The exercise
Copy out the material below in full, but not its images.
## Begin Supplied data
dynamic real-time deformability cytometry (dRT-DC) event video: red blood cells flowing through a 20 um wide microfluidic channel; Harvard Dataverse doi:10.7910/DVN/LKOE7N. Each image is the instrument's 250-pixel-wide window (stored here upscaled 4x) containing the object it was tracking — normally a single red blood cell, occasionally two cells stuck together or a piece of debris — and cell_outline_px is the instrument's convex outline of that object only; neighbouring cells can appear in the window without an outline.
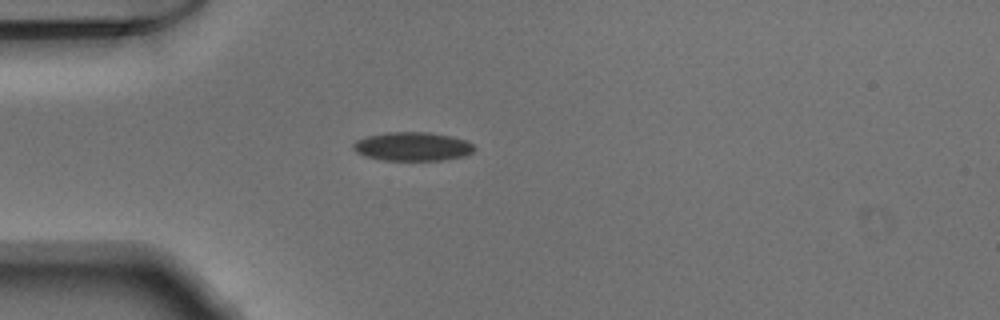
{"species": "Egyptian fruit bat (a non-hibernating species)", "species_latin": "Rousettus aegyptiacus", "temperature_condition": "warm", "stored_images_in_passage": 38, "camera_frame_rate_fps": 3000, "um_per_image_px": 0.085, "animal": {"sex": "male"}, "frame": {"image": 1, "passage_image": 1, "time_ms": 0.0, "image_size_px": [1000, 320], "cell_outline_px": [[476, 148], [472, 152], [464, 156], [440, 160], [384, 160], [364, 156], [356, 152], [352, 148], [352, 144], [356, 140], [368, 136], [388, 132], [428, 132], [452, 136], [468, 140]], "centroid_in_image_um": [35.07, 12.45], "position_along_channel_um": 49.9, "area_um2": 20.35}}
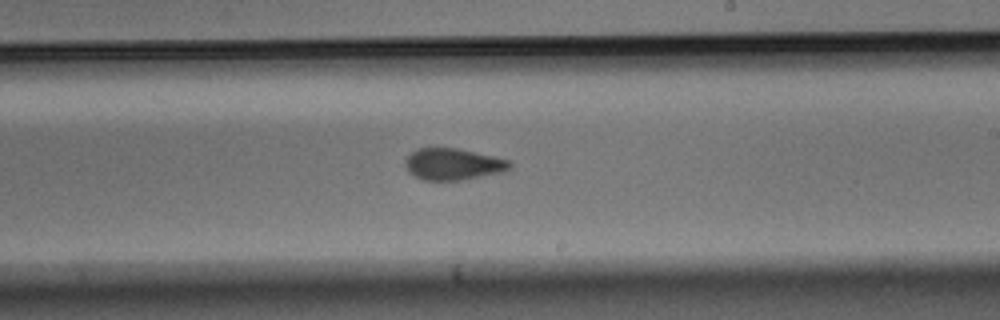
{"frame": {"image": 2, "passage_image": 17, "time_ms": 5.333, "image_size_px": [1000, 320], "cell_outline_px": [[512, 168], [504, 172], [464, 180], [424, 180], [408, 172], [404, 164], [408, 156], [416, 148], [456, 148], [492, 156], [508, 160], [512, 164]], "centroid_in_image_um": [38.52, 13.96], "position_along_channel_um": 250.5, "area_um2": 19.25}}
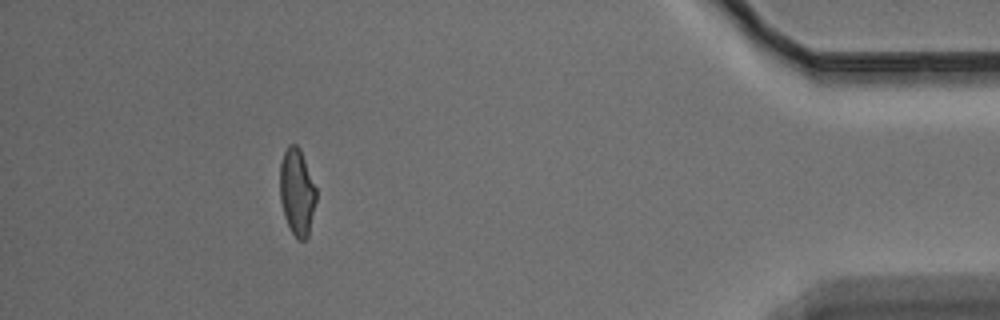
{"frame": {"image": 3, "passage_image": 33, "time_ms": 10.667, "image_size_px": [1000, 320], "cell_outline_px": [[316, 200], [308, 236], [304, 240], [300, 240], [292, 232], [284, 216], [280, 200], [280, 164], [284, 152], [288, 144], [296, 144], [300, 148], [316, 188]], "centroid_in_image_um": [25.24, 16.29], "position_along_channel_um": 410.0, "area_um2": 18.21}}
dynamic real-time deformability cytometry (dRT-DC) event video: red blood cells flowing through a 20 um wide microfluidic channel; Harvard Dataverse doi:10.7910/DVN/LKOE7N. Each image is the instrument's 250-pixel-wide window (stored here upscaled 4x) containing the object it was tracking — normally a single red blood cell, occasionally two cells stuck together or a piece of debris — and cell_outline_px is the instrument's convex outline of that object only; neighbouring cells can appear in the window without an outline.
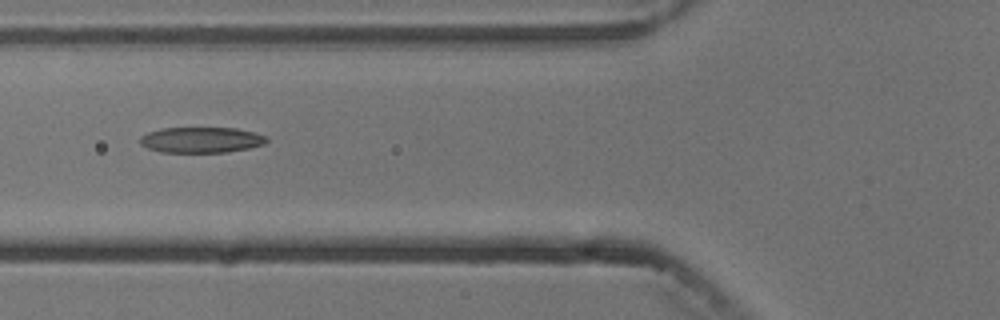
{"species": "common noctule bat (a hibernating species)", "species_latin": "Nyctalus noctula", "temperature_condition": "cold", "stored_images_in_passage": 4, "camera_frame_rate_fps": 3000, "um_per_image_px": 0.085, "animal": {"sex": "male", "body_mass_g": 13.3}, "frame": {"image": 1, "passage_image": 2, "time_ms": 1.0, "image_size_px": [1000, 320], "cell_outline_px": [[268, 140], [264, 144], [248, 148], [228, 152], [160, 152], [148, 148], [140, 144], [140, 136], [148, 132], [160, 128], [236, 128], [256, 132], [268, 136]], "centroid_in_image_um": [17.12, 11.88], "position_along_channel_um": 108.7, "area_um2": 19.07}}
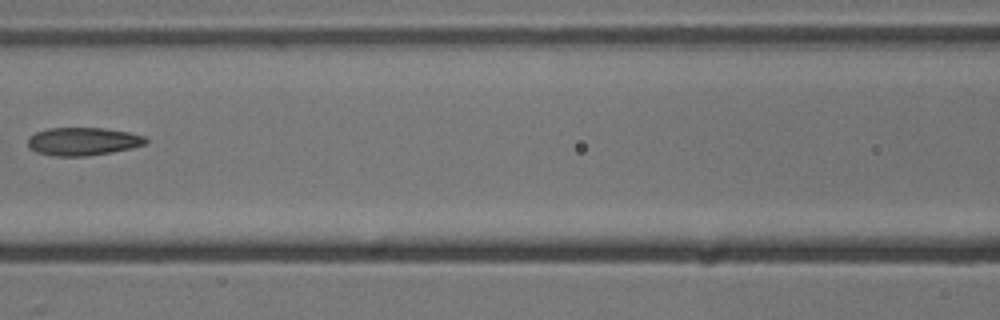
{"frame": {"image": 2, "passage_image": 3, "time_ms": 2.333, "image_size_px": [1000, 320], "cell_outline_px": [[148, 140], [144, 144], [132, 148], [112, 152], [88, 156], [52, 156], [36, 152], [28, 148], [28, 136], [36, 132], [48, 128], [104, 128], [128, 132], [144, 136]], "centroid_in_image_um": [7.01, 12.02], "position_along_channel_um": 159.6, "area_um2": 19.36}}
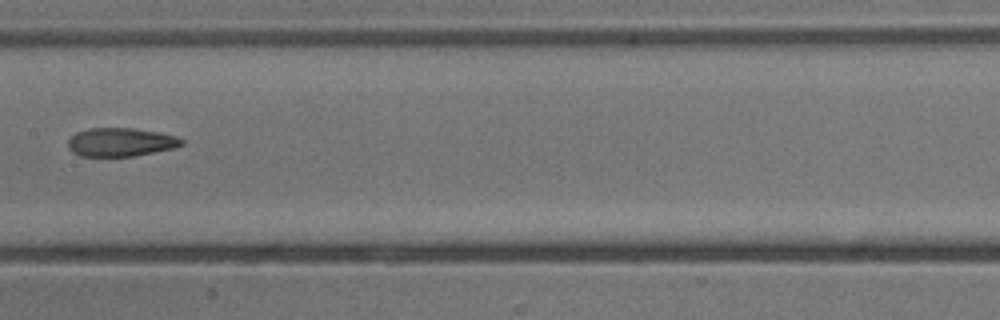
## End Supplied data
Written response
dynamic real-time deformability cytometry (dRT-DC) event video: red blood cells flowing through a 20 um wide microfluidic channel; Harvard Dataverse doi:10.7910/DVN/LKOE7N. Each image is the instrument's 250-pixel-wide window (stored here upscaled 4x) containing the object it was tracking — normally a single red blood cell, occasionally two cells stuck together or a piece of debris — and cell_outline_px is the instrument's convex outline of that object only; neighbouring cells can appear in the window without an outline.
{"species": "Egyptian fruit bat (a non-hibernating species)", "species_latin": "Rousettus aegyptiacus", "temperature_condition": "warm", "stored_images_in_passage": 38, "camera_frame_rate_fps": 3000, "um_per_image_px": 0.085, "animal": {"sex": "male"}, "frame": {"image": 1, "passage_image": 1, "time_ms": 0.0, "image_size_px": [1000, 320], "cell_outline_px": [[476, 148], [472, 152], [464, 156], [440, 160], [384, 160], [364, 156], [356, 152], [352, 148], [352, 144], [356, 140], [368, 136], [388, 132], [428, 132], [452, 136], [468, 140]], "centroid_in_image_um": [35.07, 12.45], "position_along_channel_um": 49.9, "area_um2": 20.35}}
{"frame": {"image": 2, "passage_image": 17, "time_ms": 5.333, "image_size_px": [1000, 320], "cell_outline_px": [[512, 168], [504, 172], [464, 180], [424, 180], [408, 172], [404, 164], [408, 156], [416, 148], [456, 148], [492, 156], [508, 160], [512, 164]], "centroid_in_image_um": [38.52, 13.96], "position_along_channel_um": 250.5, "area_um2": 19.25}}
{"frame": {"image": 3, "passage_image": 33, "time_ms": 10.667, "image_size_px": [1000, 320], "cell_outline_px": [[316, 200], [308, 236], [304, 240], [300, 240], [292, 232], [284, 216], [280, 200], [280, 164], [284, 152], [288, 144], [296, 144], [300, 148], [316, 188]], "centroid_in_image_um": [25.24, 16.29], "position_along_channel_um": 410.0, "area_um2": 18.21}}
dynamic real-time deformability cytometry (dRT-DC) event video: red blood cells flowing through a 20 um wide microfluidic channel; Harvard Dataverse doi:10.7910/DVN/LKOE7N. Each image is the instrument's 250-pixel-wide window (stored here upscaled 4x) containing the object it was tracking — normally a single red blood cell, occasionally two cells stuck together or a piece of debris — and cell_outline_px is the instrument's convex outline of that object only; neighbouring cells can appear in the window without an outline.
{"species": "common noctule bat (a hibernating species)", "species_latin": "Nyctalus noctula", "temperature_condition": "cold", "stored_images_in_passage": 4, "camera_frame_rate_fps": 3000, "um_per_image_px": 0.085, "animal": {"sex": "male", "body_mass_g": 13.3}, "frame": {"image": 1, "passage_image": 2, "time_ms": 1.0, "image_size_px": [1000, 320], "cell_outline_px": [[268, 140], [264, 144], [248, 148], [228, 152], [160, 152], [148, 148], [140, 144], [140, 136], [148, 132], [160, 128], [236, 128], [256, 132], [268, 136]], "centroid_in_image_um": [17.12, 11.88], "position_along_channel_um": 108.7, "area_um2": 19.07}}
{"frame": {"image": 2, "passage_image": 3, "time_ms": 2.333, "image_size_px": [1000, 320], "cell_outline_px": [[148, 140], [144, 144], [132, 148], [112, 152], [88, 156], [52, 156], [36, 152], [28, 148], [28, 136], [36, 132], [48, 128], [104, 128], [128, 132], [144, 136]], "centroid_in_image_um": [7.01, 12.02], "position_along_channel_um": 159.6, "area_um2": 19.36}}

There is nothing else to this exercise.